**** SOURCE

C’est le 4 janvier 2023 à la taverne «L’Original» située à Hull, Gatineau. L’entrée principale se situe au coin de la rue Eddy et Vaudreuil. La clientèle est surtout masculine et le personnel féminin, à l’exception du cuisinier. Ma présence n’incommode pas les réguliers accoudés au bar qui à mon arrivée me font un signe de la tête en guise de bienvenue. Bien que L’Original soit l’une des plus anciennes bâtisses de la rue Eddy, l’intérieur d’origine est entièrement recouvert de contre-plaqué et les murs de brique de peinture aérosol. Le cuisinier m’explique que le bar a été racheté en 2018, d’où l’aspect fraîchement rénové, et que le plancher original, en bois, est caché sous un plancher flottant, plus facile à nettoyer. Assise sur un fauteuil en faux cuir rouge sang je peux observer à distance l’ensemble des lieux. C’est un début de soirée. Qui dit début de soirée, dit tranquillité.
Il est 18h37.
Le plus jeune client est dans la trentaine. Il quitte après avoir joué aux machines à sous. Nous sommes quatre : la barmaid, le cuisinier, un client régulier d’une soixantaine d’années et moi, toujours assise dans le fauteuil rouge sang, à deux pas de la sortie d’urgence et des toilettes. La barmaid me raconte que la pluie du mois de janvier et les dépenses des fêtes expliquent l’absence de client·e.s : «C’est pas le bon temps d’l’année. Les gens ont pu d’argent».

********

### [DÉTAILS DE LA TÂCHE]
D'après la source, qu'est-ce qui cache le plancher d'origine en bois de la taverne ? Le matériel qui suit est distinct de la source et ne s'y rattache pas.

**** MATÉRIEL RECUEILLI

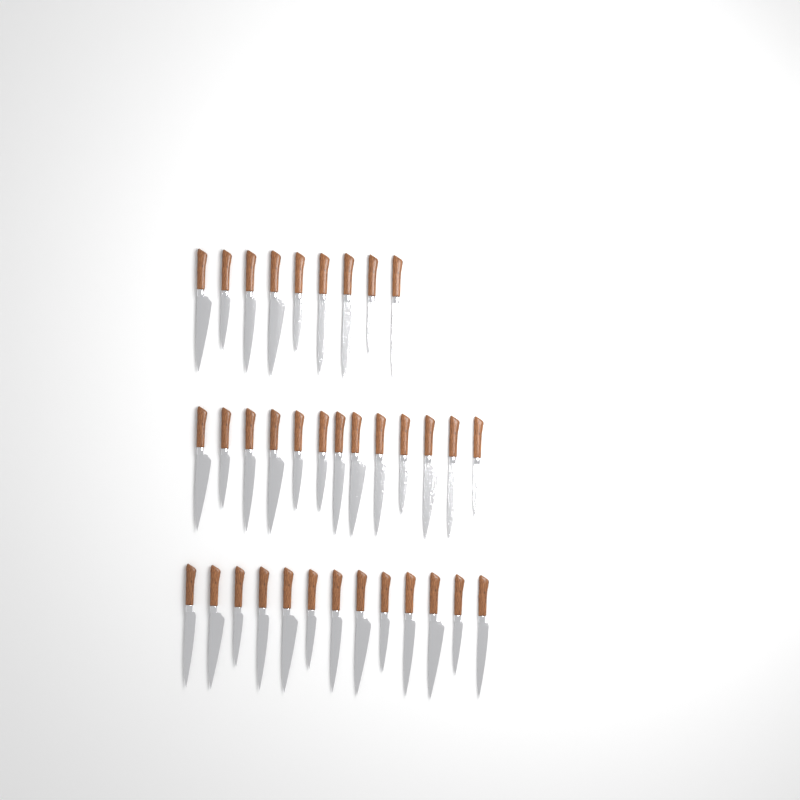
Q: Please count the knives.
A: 35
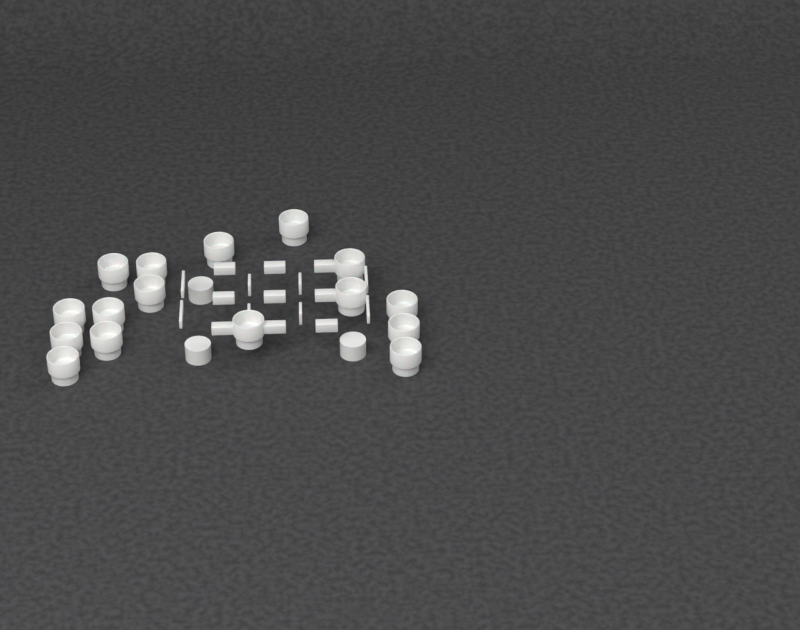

********

### [RÉSULTAT DE L'EXERCICE]
Un plancher flottant, plus facile à nettoyer.